Ty-D-Bowl Championship Series

I love how the NCAA BCS College Football Rankings are expanded to four decimal places. Everything looks so much more "official" when it's extended to thousandths of a point.

With the Ohio State University losing to Illinois last week, the BCS rankings this year are even more messed up than they usually are. Their standings are based on rankings from two human polls (the USA Today Coaches poll and the Harris Interactive poll of former players, coaches, administrators and current and former media) and an amalgam of six computer rankings.

The six computer rankings are by Anderson & Hester, Richard Billingsley, Wes Colley, Kenneth Massey, Jeff Sagarin, and Peter Wolfe. These rankings are all extended to many decimal places, but none of them mention how they come up with their rankings. These six things somehow bang together to score LSU at .990, Kansas at .940, Oregon at .930, etc.

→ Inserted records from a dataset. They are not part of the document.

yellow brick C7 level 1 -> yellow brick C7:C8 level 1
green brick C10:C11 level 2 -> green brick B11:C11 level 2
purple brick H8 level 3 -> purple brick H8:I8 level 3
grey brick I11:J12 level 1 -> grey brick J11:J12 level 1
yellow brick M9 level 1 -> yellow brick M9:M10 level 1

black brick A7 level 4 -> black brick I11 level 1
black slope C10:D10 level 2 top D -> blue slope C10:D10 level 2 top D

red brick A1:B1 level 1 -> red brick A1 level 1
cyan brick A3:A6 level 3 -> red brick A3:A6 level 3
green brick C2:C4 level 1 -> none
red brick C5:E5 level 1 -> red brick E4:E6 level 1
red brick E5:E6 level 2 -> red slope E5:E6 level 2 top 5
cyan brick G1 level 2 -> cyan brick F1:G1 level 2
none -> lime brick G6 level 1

Here is the current BCS Top Ten along with their conferences.

1. LSU (9-1) - SEC
2. Oregon (8-1) - Pac 10
3. Kansas (10-0) - Big 12
4. Oklahoma (9-1) - Big 12
5. Missouri (9-1) - Big 12
6. West Virginia (8-1) - Big
7. Ohio State (10-1) - Big 10
8. Arizona State (9-1) - Pac 10
9. Georgia (8-2) - SEC
10. Virginia Tech (8-2) - ACC

At the end of the year, the top two teams in the poll play for the national championship. There are two undefeated teams (Kansas and Hawaii) and seven teams with one loss (Oregon, Oklahoma, Missouri, West Virginia, Ohio State, Arizona State, Boise State). Kansas is third below LSU and Oregon, because even though they're undefeated, they haven't really beat anyone yet.

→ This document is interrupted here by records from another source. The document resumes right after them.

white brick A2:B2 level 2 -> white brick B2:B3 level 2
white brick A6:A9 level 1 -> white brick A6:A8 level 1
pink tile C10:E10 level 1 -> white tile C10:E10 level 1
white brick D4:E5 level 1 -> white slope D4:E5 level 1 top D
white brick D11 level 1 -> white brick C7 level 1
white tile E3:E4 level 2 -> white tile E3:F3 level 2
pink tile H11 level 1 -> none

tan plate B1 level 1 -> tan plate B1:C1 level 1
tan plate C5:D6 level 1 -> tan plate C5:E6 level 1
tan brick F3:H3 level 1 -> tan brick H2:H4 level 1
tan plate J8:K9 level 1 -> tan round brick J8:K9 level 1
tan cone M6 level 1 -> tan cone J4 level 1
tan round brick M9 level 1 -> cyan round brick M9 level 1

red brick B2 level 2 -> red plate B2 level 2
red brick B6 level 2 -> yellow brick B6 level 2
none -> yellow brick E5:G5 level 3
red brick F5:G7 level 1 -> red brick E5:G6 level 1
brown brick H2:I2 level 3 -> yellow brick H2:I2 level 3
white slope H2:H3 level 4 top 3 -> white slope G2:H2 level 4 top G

The other undefeated team, Hawaii, is currently 17th in the BCS rankings. In fact, they're ranked outside the top 25 in five of the six computer polls. Why do computers hate surf and sand so much? Probably some sort of silicon envy?

Every other college sport (including lower division football) determines their champion by a championship, where schools play against each other and the last one standing is the national champion. Upper division college football is determined by a poll of humans and computers. It reduces the top sport in the country to the level of figure skating, where you're docked points if the Ukrainian judge doesn't like the sequins on your gown. Extending the rankings to four decimal places just makes them more accurately subjective, but it's still a popularity contest.